Question

Two sound speakers are driven in phase by an audio amplifier at frequency 600Hz. The speed of sound is 340m/s. The speakers are on the y-axis, one at $y = + 1.0m$ and the other at $y = - 1.0m$. A listener begins at $y = 0$ and walks along a line parallel to the y – axis at a very large distance x away. At ${\dfrac{\theta }{2}^ \circ }$angle she will first hear a maximum $\left( {{\text{angle }}{{\text{0}}^ \circ }} \right)$ sound intensity. Find $\theta $:

Answer 1

Hint: In order to find the required solution of the given question we will apply the concept of superposition and interference. In modern physics, the double-slit experiment is a demonstration to show that light and matter display characteristics of both classically defined waves and particles
Formula Used:
$\dfrac{{yd}}{x}$
$\lambda = \dfrac{c}{f}$

Complete step-by-step solution
According to Young’s Double slit experiment, at any point on the screen at a distance ‘y’ from the center, the waves travel distances ‘${I_1}$’ and ‘${I_2}$’ to create a path difference of $\Delta I$at the point in question. There is a path difference in Young’s double-slit experiment between the two light waves from ‘${s_1}$’ and ‘${s_2}$’.
Path difference between sound from the two sources at a point of the line along which the listener travels is given as $\dfrac{{yd}}{x}$
Where ‘y’ is denoted as the y-coordinate of the point, ‘d’ is denoted as the separation between the two sources.

Thus, to obtain a maxima,
$\dfrac{{yd}}{x} = \lambda = \dfrac{c}{f}$
$ \Rightarrow \tan \theta = \dfrac{y}{x} = \dfrac{c}{{fd}}$
$\tan \theta = \dfrac{{340}}{{600 \times 2}}$
Applying approximation, $\tan \theta \approx \theta $
$\therefore \theta \approx {16.5^ \circ }$
Hence, the value of ‘$\theta $’ is approximately equal to ${16.5^ \circ }$.

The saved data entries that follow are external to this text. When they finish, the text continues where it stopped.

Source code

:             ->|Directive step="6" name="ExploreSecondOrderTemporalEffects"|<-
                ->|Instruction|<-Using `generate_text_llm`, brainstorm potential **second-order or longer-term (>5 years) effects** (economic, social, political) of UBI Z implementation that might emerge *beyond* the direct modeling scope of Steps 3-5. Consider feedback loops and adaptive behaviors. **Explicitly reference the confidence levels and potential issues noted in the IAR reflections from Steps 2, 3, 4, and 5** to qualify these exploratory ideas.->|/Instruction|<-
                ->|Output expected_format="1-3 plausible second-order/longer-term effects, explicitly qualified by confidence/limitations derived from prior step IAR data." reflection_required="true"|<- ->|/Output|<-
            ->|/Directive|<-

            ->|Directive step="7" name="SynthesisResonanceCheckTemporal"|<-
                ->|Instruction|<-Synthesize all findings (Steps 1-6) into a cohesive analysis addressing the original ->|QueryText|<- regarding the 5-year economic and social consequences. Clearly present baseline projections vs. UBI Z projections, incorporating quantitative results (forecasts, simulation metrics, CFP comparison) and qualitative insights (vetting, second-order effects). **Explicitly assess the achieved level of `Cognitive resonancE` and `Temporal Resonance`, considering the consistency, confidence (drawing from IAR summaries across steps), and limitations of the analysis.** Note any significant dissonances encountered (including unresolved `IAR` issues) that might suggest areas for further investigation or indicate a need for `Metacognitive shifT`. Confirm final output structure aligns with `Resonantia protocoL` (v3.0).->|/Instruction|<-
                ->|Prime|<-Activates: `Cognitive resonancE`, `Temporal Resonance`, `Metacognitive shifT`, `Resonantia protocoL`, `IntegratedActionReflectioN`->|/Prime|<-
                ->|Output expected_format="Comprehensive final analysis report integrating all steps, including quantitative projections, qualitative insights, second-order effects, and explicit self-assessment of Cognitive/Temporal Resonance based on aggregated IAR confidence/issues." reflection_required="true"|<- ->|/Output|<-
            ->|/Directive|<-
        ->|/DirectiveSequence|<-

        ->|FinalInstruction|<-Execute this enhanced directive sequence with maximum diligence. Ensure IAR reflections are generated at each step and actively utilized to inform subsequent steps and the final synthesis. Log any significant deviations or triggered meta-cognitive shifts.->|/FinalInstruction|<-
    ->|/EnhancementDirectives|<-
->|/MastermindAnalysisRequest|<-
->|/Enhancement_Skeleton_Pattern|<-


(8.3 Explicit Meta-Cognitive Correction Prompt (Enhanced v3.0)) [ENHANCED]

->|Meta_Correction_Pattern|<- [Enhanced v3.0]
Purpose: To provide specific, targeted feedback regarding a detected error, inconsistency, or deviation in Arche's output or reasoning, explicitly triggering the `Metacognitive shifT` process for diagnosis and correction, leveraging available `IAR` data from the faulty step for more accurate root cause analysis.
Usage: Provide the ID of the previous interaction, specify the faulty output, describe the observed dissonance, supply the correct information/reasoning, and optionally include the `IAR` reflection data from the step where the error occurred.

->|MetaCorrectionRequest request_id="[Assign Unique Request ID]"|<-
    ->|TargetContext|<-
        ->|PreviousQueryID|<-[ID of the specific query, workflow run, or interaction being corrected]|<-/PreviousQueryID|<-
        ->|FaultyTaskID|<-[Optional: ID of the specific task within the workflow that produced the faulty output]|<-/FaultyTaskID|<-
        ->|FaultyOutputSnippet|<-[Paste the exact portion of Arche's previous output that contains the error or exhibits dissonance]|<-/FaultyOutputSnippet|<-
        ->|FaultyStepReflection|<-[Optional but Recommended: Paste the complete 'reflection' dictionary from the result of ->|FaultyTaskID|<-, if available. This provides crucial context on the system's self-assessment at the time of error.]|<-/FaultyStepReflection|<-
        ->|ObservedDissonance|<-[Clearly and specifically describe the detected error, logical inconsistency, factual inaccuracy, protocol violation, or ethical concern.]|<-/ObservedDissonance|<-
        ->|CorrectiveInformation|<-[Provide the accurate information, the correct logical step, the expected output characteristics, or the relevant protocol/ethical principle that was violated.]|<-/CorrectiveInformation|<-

Note: In physics, the method by which two or more light, sound, or electromagnetic waves of the same frequency combine to reinforce or cancel each other, is known as the interference of light. Interferences of light are of two types, constructive and destructive. Constructive interference results when two identical waves are superimposed in phase. Destructive interference results when two identical waves are superimposed exactly but out of phase. Superposition is defined as the combination of two waves at the same location.